Mental Benefits of Nature

 
The physical benefits of hiking are obvious. But what about the mental benefits?

According to a 2015 study, walking for 90 minutes in a natural environment can put the brakes on negative and obsessive thoughts. Since it can take more than 20 minutes mentally to recover from an e-mail message, getting outside may just be the right mental health prescription.

Similarly, nature therapy could reduce stress.

In a 2011 Japanese study, adults who spent time in nature exhibited lower levels of cortisol, the hormone used as a marker for stress. These same adults also had lower blood pressure and lower heart rates.

In fact, people with major depressive disorder come away in a better mood after taking a 50-minute walk in a natural setting according to 2013 data.

Rock climber problem solving a route outside

Problem Solving

 
Writer’s block? Stumped on a math equation? Need some inspiration for a new ad campaign?

In a 2012 analysis, researchers studied the before and after creativity levels and problem-solving abilities of participants in Outward Bound. After four days of backpacking and being disconnected from multimedia and technology, there was a 50 percent increase in performance credited to their immersion in nature.

Ever walk into a room and forget what you came in for? Besides cognitive skills, outdoor activity can help prevent memory loss and improve concentration.

A 1991 study showed that a walk in the woods helped folks restore their waning attention better than a walk in the city or just general resting indoors. More recent 2008 University of Michigan findings say walking in nature improves attention.
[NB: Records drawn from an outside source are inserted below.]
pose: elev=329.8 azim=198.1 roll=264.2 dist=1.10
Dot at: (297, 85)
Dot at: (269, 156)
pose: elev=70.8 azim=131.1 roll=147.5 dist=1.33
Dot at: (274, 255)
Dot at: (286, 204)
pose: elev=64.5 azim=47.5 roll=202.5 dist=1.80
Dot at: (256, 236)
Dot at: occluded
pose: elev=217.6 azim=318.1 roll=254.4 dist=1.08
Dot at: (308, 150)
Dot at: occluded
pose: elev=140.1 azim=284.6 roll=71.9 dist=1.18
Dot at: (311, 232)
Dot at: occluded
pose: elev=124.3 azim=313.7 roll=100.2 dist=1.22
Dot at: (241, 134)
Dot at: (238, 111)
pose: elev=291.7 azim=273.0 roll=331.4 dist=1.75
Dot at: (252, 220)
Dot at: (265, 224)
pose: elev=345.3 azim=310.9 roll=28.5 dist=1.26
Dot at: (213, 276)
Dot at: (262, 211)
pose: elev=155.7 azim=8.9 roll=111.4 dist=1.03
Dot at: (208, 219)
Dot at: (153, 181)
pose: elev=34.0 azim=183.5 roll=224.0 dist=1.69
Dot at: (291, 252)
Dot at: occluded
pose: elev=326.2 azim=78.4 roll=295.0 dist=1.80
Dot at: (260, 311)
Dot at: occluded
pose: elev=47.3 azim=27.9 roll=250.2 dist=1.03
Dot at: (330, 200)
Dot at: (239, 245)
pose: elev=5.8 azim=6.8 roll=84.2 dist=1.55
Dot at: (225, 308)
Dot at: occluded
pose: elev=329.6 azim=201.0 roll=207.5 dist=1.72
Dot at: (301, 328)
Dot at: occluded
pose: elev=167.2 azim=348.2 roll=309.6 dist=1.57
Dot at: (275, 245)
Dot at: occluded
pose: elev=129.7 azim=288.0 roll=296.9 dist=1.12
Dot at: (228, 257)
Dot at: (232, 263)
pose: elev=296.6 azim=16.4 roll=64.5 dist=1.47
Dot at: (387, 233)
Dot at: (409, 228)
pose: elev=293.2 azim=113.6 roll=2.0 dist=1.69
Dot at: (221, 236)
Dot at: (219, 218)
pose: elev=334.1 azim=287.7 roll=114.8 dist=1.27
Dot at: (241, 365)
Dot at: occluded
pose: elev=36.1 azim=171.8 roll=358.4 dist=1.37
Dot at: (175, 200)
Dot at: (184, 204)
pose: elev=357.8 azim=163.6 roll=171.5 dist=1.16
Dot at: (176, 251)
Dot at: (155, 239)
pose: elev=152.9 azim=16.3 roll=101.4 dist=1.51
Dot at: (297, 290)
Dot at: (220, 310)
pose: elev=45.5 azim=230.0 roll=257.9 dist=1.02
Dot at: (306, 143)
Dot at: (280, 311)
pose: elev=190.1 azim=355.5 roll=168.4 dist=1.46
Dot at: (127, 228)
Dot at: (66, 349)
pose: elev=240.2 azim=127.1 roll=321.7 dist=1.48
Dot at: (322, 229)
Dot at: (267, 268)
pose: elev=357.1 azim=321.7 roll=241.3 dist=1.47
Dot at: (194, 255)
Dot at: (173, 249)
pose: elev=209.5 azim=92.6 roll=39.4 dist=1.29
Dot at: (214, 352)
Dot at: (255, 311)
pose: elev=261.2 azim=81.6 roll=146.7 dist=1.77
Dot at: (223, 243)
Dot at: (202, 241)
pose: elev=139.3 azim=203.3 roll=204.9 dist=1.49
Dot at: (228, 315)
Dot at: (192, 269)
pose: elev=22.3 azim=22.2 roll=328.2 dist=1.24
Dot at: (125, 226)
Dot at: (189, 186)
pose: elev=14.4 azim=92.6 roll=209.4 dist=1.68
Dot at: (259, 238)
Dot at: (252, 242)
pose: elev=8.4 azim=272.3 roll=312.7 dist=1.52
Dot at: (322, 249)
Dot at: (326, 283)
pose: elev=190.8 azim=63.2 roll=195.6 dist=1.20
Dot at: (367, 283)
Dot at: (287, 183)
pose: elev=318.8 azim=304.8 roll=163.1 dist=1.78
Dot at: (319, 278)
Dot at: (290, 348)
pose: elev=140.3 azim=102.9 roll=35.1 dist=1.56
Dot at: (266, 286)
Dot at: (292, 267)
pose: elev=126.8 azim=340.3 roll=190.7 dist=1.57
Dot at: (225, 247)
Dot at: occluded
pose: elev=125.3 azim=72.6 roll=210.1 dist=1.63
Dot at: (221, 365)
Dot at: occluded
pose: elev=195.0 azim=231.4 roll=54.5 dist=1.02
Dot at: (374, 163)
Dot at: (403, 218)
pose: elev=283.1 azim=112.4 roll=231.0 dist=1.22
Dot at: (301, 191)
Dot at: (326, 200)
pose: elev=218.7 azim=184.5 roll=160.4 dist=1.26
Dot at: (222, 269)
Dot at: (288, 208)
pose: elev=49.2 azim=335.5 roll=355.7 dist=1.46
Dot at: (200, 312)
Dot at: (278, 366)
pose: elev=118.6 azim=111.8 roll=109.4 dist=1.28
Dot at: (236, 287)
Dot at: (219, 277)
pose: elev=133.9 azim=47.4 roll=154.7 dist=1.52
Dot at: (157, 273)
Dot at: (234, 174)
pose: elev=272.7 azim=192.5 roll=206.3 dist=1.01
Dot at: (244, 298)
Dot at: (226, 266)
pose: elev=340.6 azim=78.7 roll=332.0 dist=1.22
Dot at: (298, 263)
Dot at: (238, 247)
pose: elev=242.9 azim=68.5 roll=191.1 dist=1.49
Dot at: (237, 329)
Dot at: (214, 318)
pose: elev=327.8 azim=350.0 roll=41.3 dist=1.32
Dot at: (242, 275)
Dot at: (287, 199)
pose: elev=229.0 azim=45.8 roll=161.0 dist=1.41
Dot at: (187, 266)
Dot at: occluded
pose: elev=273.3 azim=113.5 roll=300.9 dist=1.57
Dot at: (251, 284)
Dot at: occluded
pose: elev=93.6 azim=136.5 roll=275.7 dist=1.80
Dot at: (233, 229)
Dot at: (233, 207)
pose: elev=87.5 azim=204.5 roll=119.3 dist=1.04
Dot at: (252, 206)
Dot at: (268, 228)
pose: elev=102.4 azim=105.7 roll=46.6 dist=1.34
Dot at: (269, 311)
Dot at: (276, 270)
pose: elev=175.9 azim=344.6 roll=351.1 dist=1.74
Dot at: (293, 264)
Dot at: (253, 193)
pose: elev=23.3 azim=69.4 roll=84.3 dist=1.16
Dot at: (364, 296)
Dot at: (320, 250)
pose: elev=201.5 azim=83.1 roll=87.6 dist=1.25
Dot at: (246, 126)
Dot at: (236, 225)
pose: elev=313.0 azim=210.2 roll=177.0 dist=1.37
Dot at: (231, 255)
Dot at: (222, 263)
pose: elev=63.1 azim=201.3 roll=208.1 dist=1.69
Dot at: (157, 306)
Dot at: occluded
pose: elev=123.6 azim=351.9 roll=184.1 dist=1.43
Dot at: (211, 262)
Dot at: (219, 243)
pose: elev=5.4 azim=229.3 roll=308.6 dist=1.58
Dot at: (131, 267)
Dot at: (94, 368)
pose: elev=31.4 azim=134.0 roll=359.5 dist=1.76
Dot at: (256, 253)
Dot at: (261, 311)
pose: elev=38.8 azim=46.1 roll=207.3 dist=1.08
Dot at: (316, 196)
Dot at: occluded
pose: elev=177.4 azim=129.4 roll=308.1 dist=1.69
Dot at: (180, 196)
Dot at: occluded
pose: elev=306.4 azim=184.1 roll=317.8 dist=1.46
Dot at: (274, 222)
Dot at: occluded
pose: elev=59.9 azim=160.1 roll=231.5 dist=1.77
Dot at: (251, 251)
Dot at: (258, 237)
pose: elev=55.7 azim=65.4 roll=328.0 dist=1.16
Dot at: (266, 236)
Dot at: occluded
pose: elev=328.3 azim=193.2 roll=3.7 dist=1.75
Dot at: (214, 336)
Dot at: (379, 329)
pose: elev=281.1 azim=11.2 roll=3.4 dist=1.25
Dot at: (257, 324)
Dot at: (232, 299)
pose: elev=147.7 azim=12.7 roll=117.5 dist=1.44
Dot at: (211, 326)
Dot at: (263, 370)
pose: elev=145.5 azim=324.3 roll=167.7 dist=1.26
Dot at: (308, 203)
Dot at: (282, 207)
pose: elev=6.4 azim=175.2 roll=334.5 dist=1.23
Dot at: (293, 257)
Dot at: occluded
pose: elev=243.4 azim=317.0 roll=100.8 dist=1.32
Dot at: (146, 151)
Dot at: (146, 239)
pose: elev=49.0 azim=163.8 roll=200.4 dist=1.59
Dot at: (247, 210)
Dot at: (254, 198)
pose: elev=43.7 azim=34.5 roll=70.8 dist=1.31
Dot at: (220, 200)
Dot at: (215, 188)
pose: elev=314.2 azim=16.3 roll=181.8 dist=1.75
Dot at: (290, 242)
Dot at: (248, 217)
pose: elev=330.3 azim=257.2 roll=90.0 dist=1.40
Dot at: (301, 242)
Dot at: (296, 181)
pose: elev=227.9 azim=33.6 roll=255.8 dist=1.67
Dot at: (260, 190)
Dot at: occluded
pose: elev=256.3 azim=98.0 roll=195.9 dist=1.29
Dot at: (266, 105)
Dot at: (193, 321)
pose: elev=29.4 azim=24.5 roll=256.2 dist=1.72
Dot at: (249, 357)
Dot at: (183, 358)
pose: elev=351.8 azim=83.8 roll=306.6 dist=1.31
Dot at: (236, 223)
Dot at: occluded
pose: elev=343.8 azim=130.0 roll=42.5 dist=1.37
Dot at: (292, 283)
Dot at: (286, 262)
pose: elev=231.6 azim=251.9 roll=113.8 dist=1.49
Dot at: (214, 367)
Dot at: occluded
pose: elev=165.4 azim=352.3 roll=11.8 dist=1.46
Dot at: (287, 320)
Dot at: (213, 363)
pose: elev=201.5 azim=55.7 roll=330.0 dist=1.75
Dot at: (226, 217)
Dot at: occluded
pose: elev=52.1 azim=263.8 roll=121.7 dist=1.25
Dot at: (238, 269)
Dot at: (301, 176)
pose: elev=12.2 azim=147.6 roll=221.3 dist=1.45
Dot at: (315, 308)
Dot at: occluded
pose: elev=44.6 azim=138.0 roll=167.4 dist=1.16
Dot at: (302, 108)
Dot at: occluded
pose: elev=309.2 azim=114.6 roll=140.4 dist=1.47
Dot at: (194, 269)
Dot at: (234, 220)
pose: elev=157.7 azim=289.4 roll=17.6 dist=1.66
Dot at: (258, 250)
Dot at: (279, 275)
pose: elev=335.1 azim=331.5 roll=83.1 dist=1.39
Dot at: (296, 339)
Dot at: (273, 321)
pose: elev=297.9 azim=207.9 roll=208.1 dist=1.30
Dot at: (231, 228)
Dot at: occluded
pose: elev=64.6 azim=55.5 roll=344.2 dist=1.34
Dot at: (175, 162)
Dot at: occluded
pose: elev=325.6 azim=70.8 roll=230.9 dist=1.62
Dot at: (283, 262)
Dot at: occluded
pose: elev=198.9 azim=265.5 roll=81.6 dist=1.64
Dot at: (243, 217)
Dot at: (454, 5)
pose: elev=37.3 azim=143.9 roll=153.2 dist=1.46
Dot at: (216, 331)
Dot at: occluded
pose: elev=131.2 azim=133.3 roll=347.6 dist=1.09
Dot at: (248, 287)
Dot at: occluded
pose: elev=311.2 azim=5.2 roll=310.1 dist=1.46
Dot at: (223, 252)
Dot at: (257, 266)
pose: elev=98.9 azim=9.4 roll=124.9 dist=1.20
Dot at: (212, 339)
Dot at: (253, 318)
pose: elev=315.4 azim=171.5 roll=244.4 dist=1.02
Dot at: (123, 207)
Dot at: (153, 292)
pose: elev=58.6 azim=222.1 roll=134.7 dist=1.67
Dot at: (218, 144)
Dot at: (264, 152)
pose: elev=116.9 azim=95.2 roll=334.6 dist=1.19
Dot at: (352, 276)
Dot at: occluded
benefits of walking outside

Nature: A Prescription For Chronic Diseases

 
From head to toe, data is revealing a real benefit for chronic diseases.

My partner suffers from inflammation issues, so we were especially elated to hear the results of a 2012 Chinese analysis demonstrating that those exposed to forest environments versus urban environments yielded lower levels of inflammation.

According to a 2004 study, involving children in outdoor activities after school and on weekends can reduce attention deficit/hyperactivity disorder symptoms greatly. Further, findings from a 2013 report demonstrate that outdoor activities result in better eyesight for elementary school children.

As for the C-word, walking in a forest field has proven to increase anti-cancer proteins in blood in a 2007 Japanese study.

John Muir was absolutely right when he said, “Climb the mountains and get their good tidings.” Science has confirmed that nature is awesome.